How to compose overtop of an existing audio file?

• Nov 13, 2019 - 21:38

Hey so I'm trying to write a drum solo overtop of a backing track within musescore but I'm not sure how to go about importing the backing track. I looked at this post:

https://musescore.org/en/node/273958

But I don't have any experience working with midi files or soundfonts so it looks like they're speaking another language to me. I'd be happy to learn how to use the method that's discussed in the linked post (or if someone has an easier method as that post is a little dated) I just need it broken down a bit more.

Thanks!


Comments

In reply to by Marc Sabatella

You can certainly sync the tracking of a score to a video, but not its playback in MuseScore. One could, of course, work extremely carefully in placing tempo changes and fermatas at almost every note, but there is no way to debug that because the "basic thing", the facility to use prefab audio as a "backing track", does not exist. If it did, you could use it to steal recordings and post them.

In reply to by [DELETED] 1831606

I ran into trouble a few days ago trying to fix a synchronization problem in this score https://musescore.com/bsg/repton without regenerating the Hauptwerk track (which is, of course, generated from the MS). There is some discrepancy due to versions somewhere. The problem gets noticeable at m. 20 or so. I found there was absolutely no way without a process too laborious to even think about to resolve the problem, precisely for want of such a thing (sound as backing track). I just gave up -- you can use the score, or listen to it, but the pink box gets frustrating. There is no way to or debug synchronization of an audio track and an MS file (in the more important cases when the former was not generated from the latter).
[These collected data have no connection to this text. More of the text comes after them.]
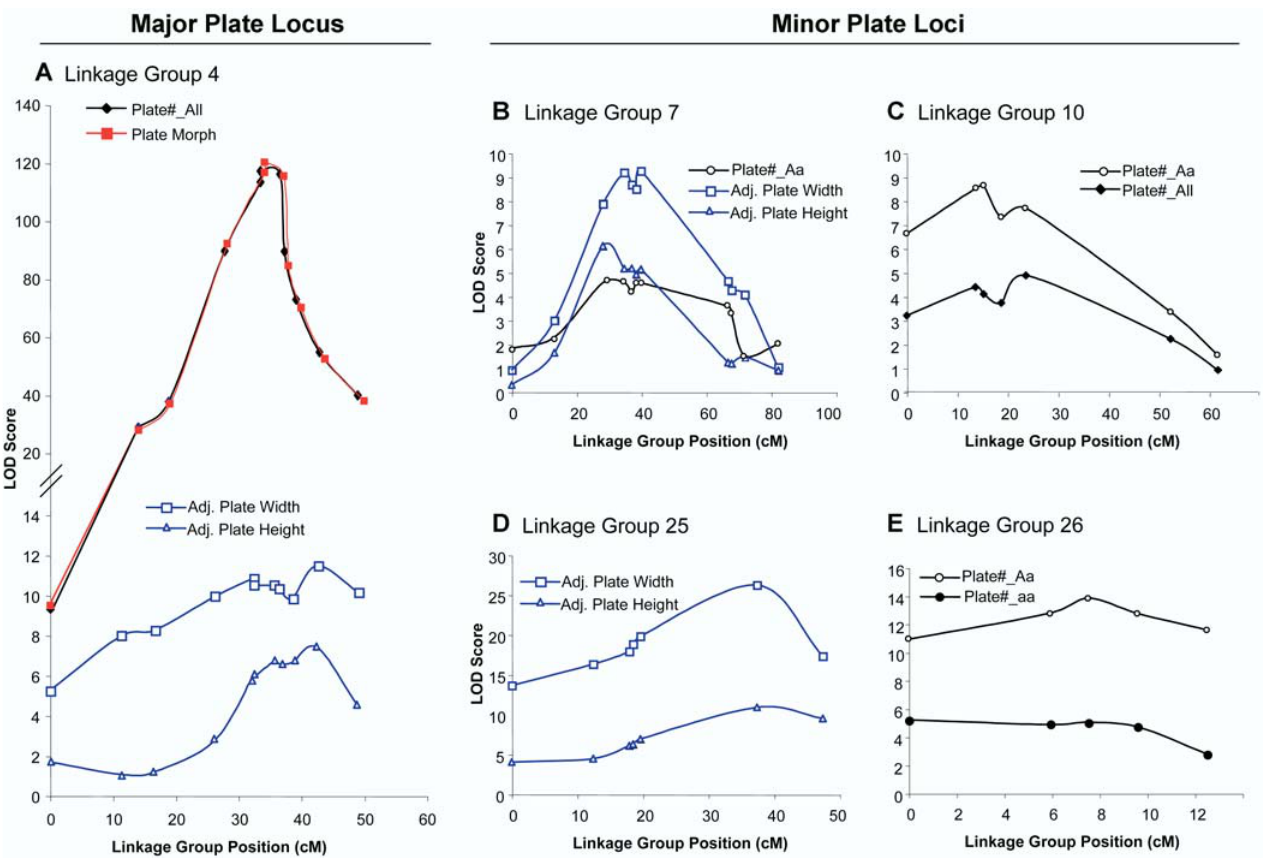
Figure 2. Comparison of QTL Positions for Different Traits LOD scores are shown as a function of genetic distance along different stickleback linkage groups. QTL affecting qualitative plate pattern (red line), total plate number (black lines), or plate size (blue lines) show similar shapes on several linkage groups, suggesting that the same or linked genes control multiple aspects of plate phenotype. Points in LOD plots correspond to the following microsatellite markers from left to right along each linkage group: (A) LG 4: Pitx2 (Stn220), Stn38, Gac62, Stn42, Gac4174, Stn45, Stn183, Stn46, Stn47, Stn184, Stn39; (B) LG 7: Stn70, Stn72, Stn76, Stn71, Stn78, Stn79, Stn75, Stn81, Stn80 Stn82, Pitx1; (C) LG 10 : Stn119, Stn120, Stn211, Stn121, Stn124, Stn23, Stn125; (D) LG 25: Stn212, Stn213, Stn214, Stn215, Stn216, Gac1125, Stn217; (E) LG 26: Stn218, Stn219, Bmp6, Stn222, Stn223 . Note that markers Stn183 and Stn184 from LG 18 in the Priest Lake cross (Peichel et al. 2001) map together with LG 4 markers in the larger Cross 1. DOI: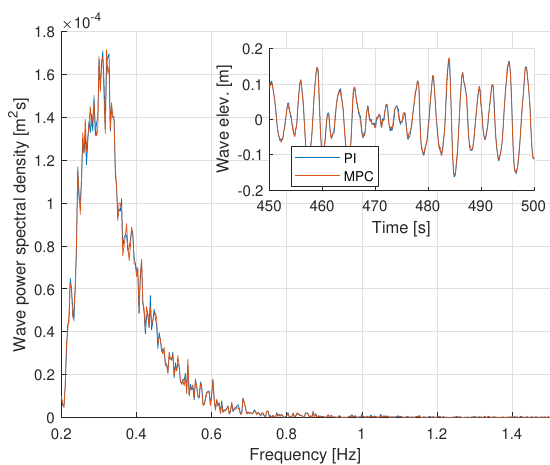
Figure 7. Wave elevation in frequency domain and in time domain (inner box) when PI controller and MPC were tested.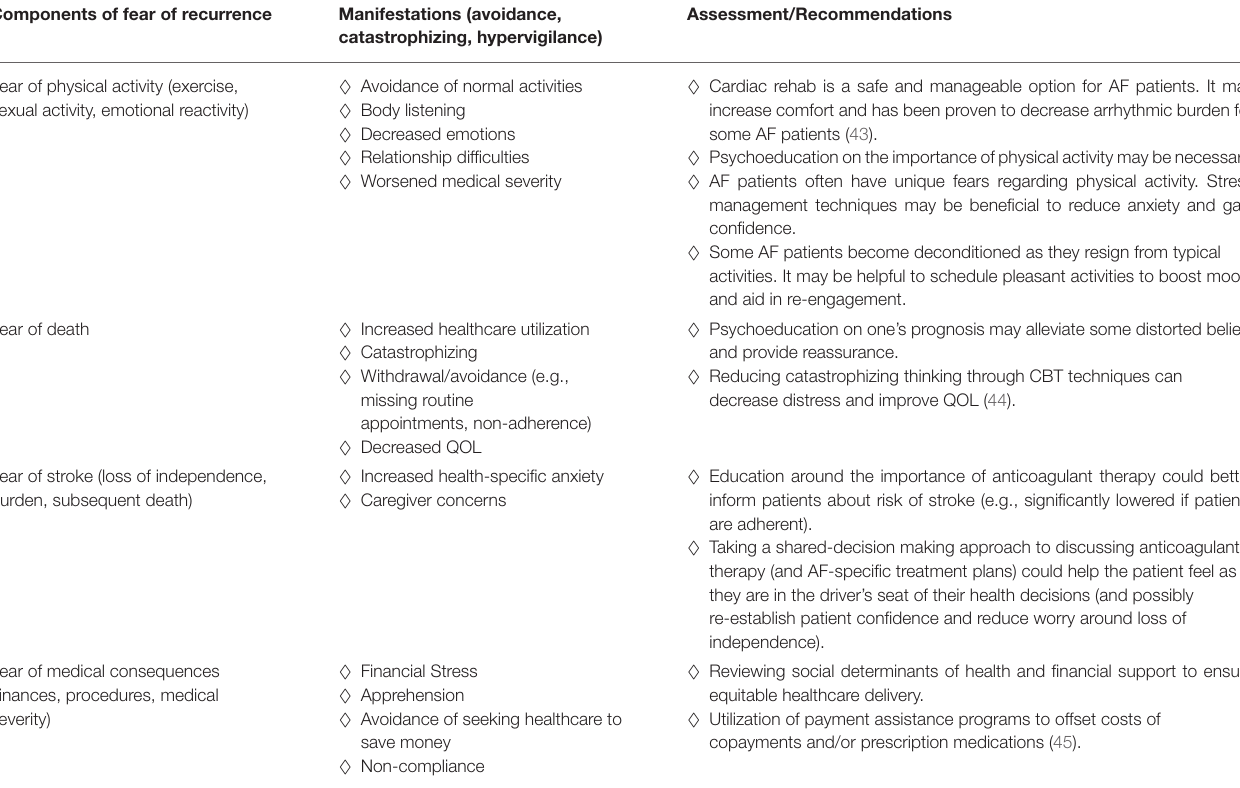
TABLE 1 | Signs, symptoms, and steps for identifying and targeting AF patient fears. Components of fear of recurrence Manifestations (avoidance, catastrophizing,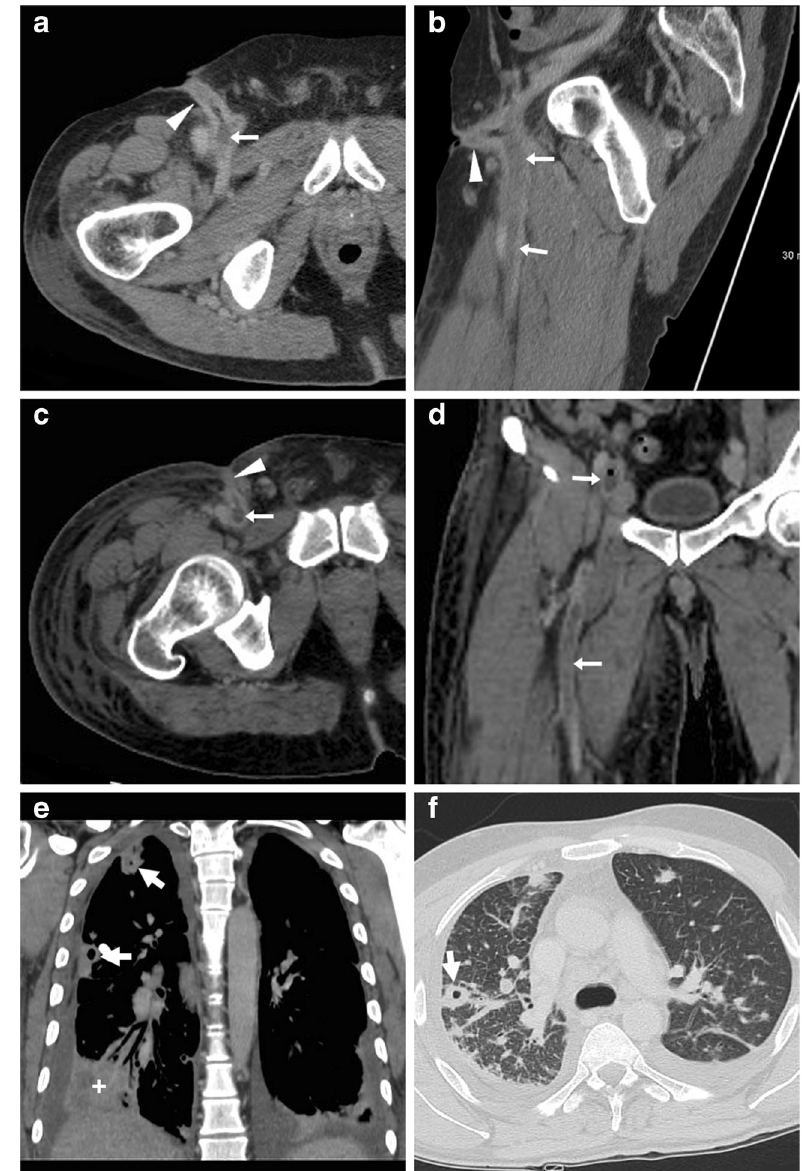
showed hypoattenuating collection (*) with peripheral enhancement, ex- tending ventrally fromthe CFA course. Antibiotics ultimately relieved the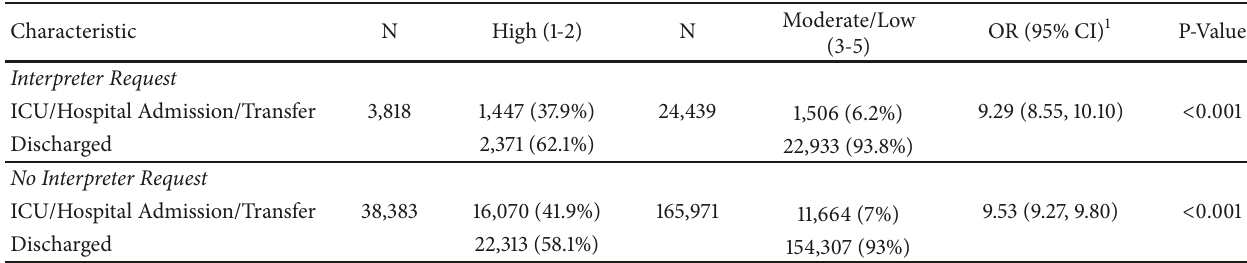
Table 3: Admission rates by acuity and interpreter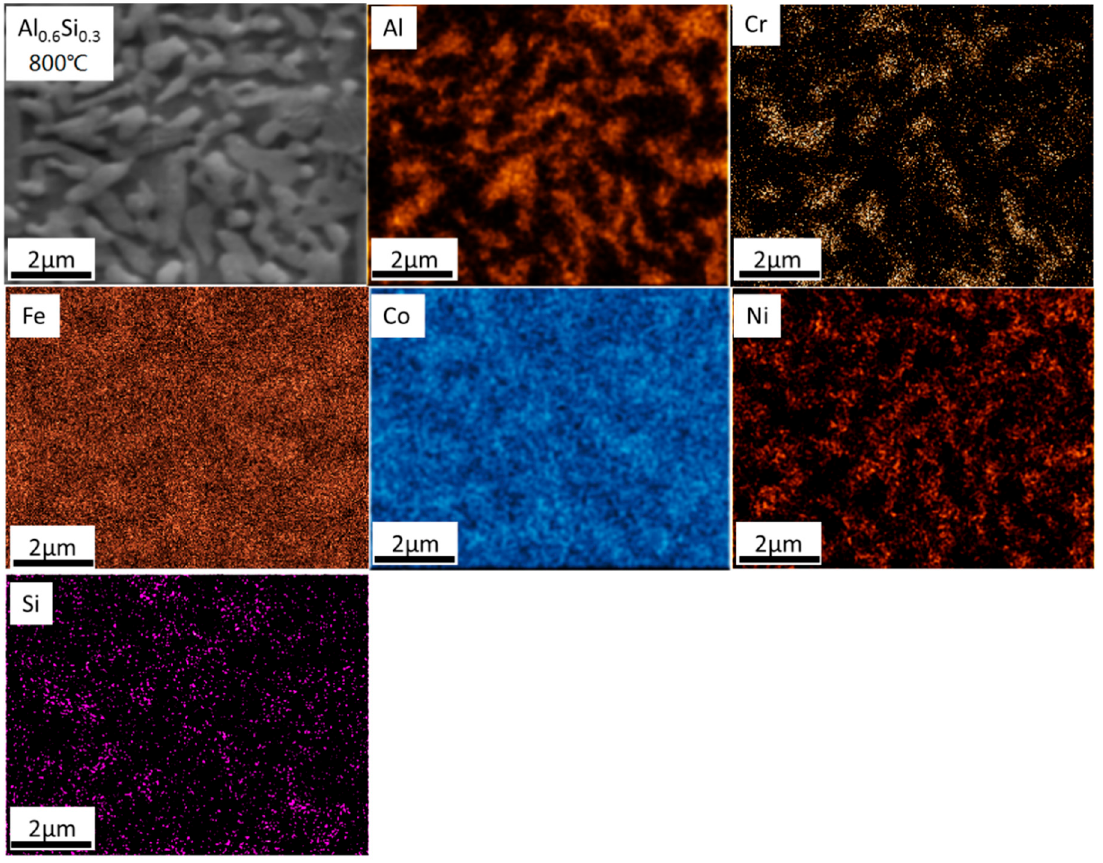
Figure 6. BSE SEM-micrographs and EDS map scan of Al 0.6 Si 0.3 after heat treatment at T = 800 °C.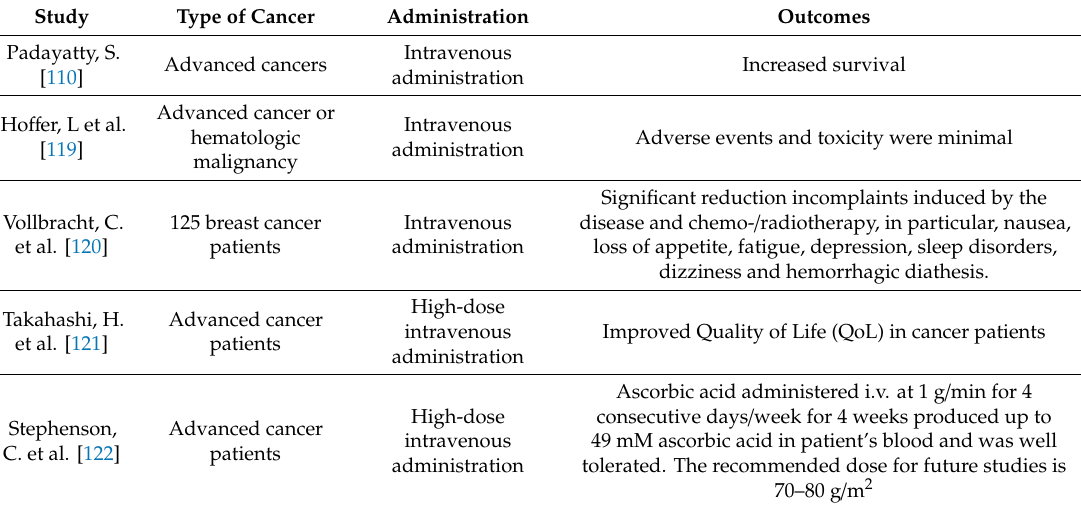
Table 4. Randomized clinical studies in cancer patients treated with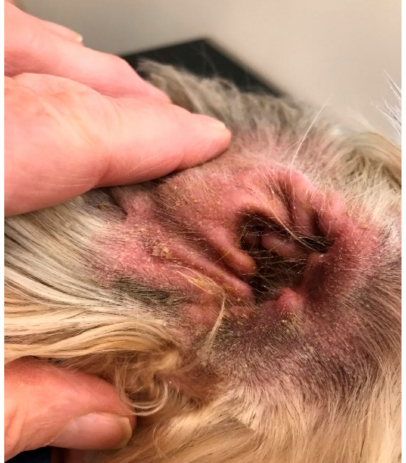
Figure 1. Standard swab and culture from the vertical ear canal of this case, for example, will yield perhaps four species of bacteria and one species of yeast. If the sample is subject to 16s rDNA sequencing, it will likely reveal in excess of 30 species of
In reply to by [DELETED] 1831606

I agree it can get messy if there are tempo changes. As far as I can tell, the same difficulties would exist if one tried the opposite approach of using a sampler instrument to simulate and audio track within MuseScore. Anyhow, I have used the approach I describe successfully. A couple of places I need to do a little cut & paste in Audacity to resynchronize after a fermata, but it wasn't too bad. But the tempo was steady otherwise.